* ACTIVITIES
[1] What does the text on manifolds give as the local models of infinite-dimensional manifolds?
[2] Copy out the text on manifolds word for word, everything from "In a mathematical" down to "defines the manifold.".
[3] Write what comes next in the text on manifolds, picking up after its last sentence.
START PROVIDED PASSAGE
Since, in mathematical analysis, manifolds are important as carriers of differentiable mappings, they are sometimes defined (see [12]) by their set of smooth functions, defined in neighbourhoods of points (see Sheaf). The development of this idea has led to the idea of a pre-manifold or a ringed space (a sheaf of rings over a space), and further to the notion of a scheme. Replacing $\mathbf R ^ {n}$ by vector or other spaces, one arrives at various generalizations of a manifold such as, for example, complex-analytic manifolds. Infinite-dimensional manifolds arose in mathematical analysis and topology as spaces of mappings and sections of bundles, as spaces of homeomorphisms, spaces of closed subsets, etc. Their local models are vector spaces (Banach spaces, etc.) and spaces such as the Hilbert cube. The notions of smooth and other structures on infinite-dimensional spaces have not been sufficiently studied. A difficulty arises here because of the absence of technical theorems on approximations, existence of partitions of unity (a stock of small smooth functions), implicit functions, etc.

Manifolds being implicitly given as sets of solutions of systems of equations (inequalities in the case of a non-empty boundary) arise as subsets of $\mathbf R ^ {n}$. These manifolds are given all at once, and not in pieces, as with the assignment of an atlas. However, a necessary condition is non-degeneracy, otherwise every closed set can be given by one equation. The existence of a local parametrization is provided by the implicit-function theorem from the condition of maximal rank of the Jacobi matrix of the system. The equations are used as a language for expressing, by mathematical analysis, the properties of a manifold and are used to define the manifold. For example, the property of orthogonality of $( n \times n )$- matrices is given by a system of $n ( n + 1 ) / 2$ equations relative to the entries of the matrix. The system turns out to be non-degenerate, and the group of orthogonal matrices is a smooth submanifold in $\mathbf R ^ {m}$.

In a mathematical system with given coordinates, smaller systems are chosen by equations or inequalities expressing restrictions or "constraints" . If the non-degeneracy condition for a system $F _ {i} = 0$ is satisfied at all points of a manifold, then the gradients of the functions $F _ {i}$ form a framing or frame (a $k$- frame orthogonal to the tangent plane at a point of the manifold and depending continuously on the point). Manifolds admitting a framing form the rather narrow class of stably-parallelizable manifolds (for example, they have orientations, cf. Orientation). But, locally, any differentiable manifold in $\mathbf R ^ {n}$ may be given by a non-degenerate system, and by using a partition of unity it is possible to construct a system of constant (but not maximal) rank which defines the manifold.

For a manifold given by an atlas, the problem arises of realizing it as a submanifold in $\mathbf R ^ {n}$ with regard to some $\Gamma$- structure. Any topological, smooth or piecewise-linear manifold $M$ is imbeddable, that is, is $\Gamma$- homeomorphic to a submanifold in $\mathbf R ^ {2n}$, and in $\mathbf R ^ {2n+} 1$ the set of imbeddings is dense in the space of all continuous mappings. For other classes the question is significantly more complicated. It has been studied intensively, for example, for Riemannian manifolds. Algebraic varieties (cf. Algebraic variety), realized in a complex projective space (replacing here $\mathbf R ^ {n}$), constitute a very special class (Hodge varieties, cf. Hodge variety). If degenerate systems of equations are allowed, then manifolds with singularities arises. In algebraic geometry both ideas combine: An algebraic space is defined by joining pieces which are locally given by polynomial systems with degeneracies. In cobordism theory, in topology, under the name of manifold with singularities one discusses spaces which are constructed locally as products of cones over manifolds. Subsequent generalizations are connected with the consideration of continuous families of manifolds (see Fibre space; Fibration; Stratification).
END PROVIDED PASSAGE
START RECORDS SUPPLIED
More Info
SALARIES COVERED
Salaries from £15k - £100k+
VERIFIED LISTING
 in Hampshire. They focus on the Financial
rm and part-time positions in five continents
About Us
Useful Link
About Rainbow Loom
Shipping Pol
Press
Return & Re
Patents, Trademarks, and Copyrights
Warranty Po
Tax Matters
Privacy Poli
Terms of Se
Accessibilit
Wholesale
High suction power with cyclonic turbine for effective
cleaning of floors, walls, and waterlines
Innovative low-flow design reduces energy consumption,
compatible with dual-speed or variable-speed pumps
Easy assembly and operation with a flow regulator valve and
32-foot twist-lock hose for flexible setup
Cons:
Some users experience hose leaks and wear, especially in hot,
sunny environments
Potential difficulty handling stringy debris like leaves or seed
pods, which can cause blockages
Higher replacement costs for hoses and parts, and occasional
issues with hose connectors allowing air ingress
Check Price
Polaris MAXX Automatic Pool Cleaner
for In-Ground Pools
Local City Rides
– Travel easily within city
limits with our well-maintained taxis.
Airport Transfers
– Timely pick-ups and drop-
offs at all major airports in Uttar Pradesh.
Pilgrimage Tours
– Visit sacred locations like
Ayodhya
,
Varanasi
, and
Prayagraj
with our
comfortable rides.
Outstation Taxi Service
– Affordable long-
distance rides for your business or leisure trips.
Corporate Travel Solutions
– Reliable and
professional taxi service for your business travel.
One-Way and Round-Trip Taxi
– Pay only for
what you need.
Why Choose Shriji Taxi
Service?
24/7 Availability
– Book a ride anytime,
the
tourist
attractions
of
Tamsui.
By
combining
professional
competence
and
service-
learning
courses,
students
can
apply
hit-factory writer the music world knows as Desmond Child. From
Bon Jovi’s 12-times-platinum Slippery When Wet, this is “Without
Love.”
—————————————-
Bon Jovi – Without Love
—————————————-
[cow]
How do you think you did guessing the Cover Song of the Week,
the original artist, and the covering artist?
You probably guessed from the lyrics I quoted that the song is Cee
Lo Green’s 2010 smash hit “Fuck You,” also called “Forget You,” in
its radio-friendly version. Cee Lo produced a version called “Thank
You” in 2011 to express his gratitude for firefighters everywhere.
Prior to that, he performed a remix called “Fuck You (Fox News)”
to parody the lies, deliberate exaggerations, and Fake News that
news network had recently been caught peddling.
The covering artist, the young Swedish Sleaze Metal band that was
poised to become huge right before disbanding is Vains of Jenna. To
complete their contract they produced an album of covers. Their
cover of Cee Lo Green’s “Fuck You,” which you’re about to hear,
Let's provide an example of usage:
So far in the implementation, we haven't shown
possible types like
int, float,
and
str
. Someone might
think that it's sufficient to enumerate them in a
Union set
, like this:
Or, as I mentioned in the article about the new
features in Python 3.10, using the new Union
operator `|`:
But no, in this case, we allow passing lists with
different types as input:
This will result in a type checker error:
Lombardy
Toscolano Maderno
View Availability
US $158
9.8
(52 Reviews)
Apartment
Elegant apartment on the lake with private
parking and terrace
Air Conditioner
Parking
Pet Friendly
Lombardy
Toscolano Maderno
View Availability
END RECORDS SUPPLIED
* TASK-BY-TASK RESULTS
[1] Vector spaces (Banach spaces, etc.) and spaces such as the Hilbert cube.

[2]
In a mathematical system with given coordinates, smaller systems are chosen by equations or inequalities expressing restrictions or "constraints" . If the non-degeneracy condition for a system $F _ {i} = 0$ is satisfied at all points of a manifold, then the gradients of the functions $F _ {i}$ form a framing or frame (a $k$- frame orthogonal to the tangent plane at a point of the manifold and depending continuously on the point). Manifolds admitting a framing form the rather narrow class of stably-parallelizable manifolds (for example, they have orientations, cf. Orientation). But, locally, any differentiable manifold in $\mathbf R ^ {n}$ may be given by a non-degenerate system, and by using a partition of unity it is possible to construct a system of constant (but not maximal) rank which defines the manifold.

[3]
The study of manifolds by pure topological means is very complicated and, until recently, was restricted to local properties, that is, virtually properties of $\mathbf R ^ {n}$([[ Continuous decomposition|continuous decomposition]]; wild imbedding; etc.). The global study of manifolds necessarily requires the use of either homological or other means from algebraic topology, or smooth, piecewise-linear or other structures. The fundamental homological property of a manifold is Poincaré duality, which is also preserved for homology manifolds (cf. Homology manifold), and is used for generalizations of the notion of a manifold, such as Poincaré complexes. The degree of a mapping is homological in nature; this is a basic idea which is also defined for pseudo-manifolds, i.e. spaces (usually complexes) which have open connected dense subsets that are manifolds.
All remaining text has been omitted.